**Input data**:
---

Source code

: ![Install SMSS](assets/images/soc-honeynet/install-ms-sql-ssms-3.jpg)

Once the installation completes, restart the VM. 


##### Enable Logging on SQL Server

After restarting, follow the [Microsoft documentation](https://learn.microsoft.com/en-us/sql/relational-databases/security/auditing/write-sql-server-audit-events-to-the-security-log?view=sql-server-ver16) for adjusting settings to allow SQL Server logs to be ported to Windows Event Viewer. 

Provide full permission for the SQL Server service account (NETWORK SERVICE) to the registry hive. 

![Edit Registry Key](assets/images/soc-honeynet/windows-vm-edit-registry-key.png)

---

Copy the lines above exactly as they appear.

Source code

: ![Install SMSS](assets/images/soc-honeynet/install-ms-sql-ssms-3.jpg)

Once the installation completes, restart the VM. 


##### Enable Logging on SQL Server

After restarting, follow the [Microsoft documentation](https://learn.microsoft.com/en-us/sql/relational-databases/security/auditing/write-sql-server-audit-events-to-the-security-log?view=sql-server-ver16) for adjusting settings to allow SQL Server logs to be ported to Windows Event Viewer. 

Provide full permission for the SQL Server service account (NETWORK SERVICE) to the registry hive. 

![Edit Registry Key](assets/images/soc-honeynet/windows-vm-edit-registry-key.png)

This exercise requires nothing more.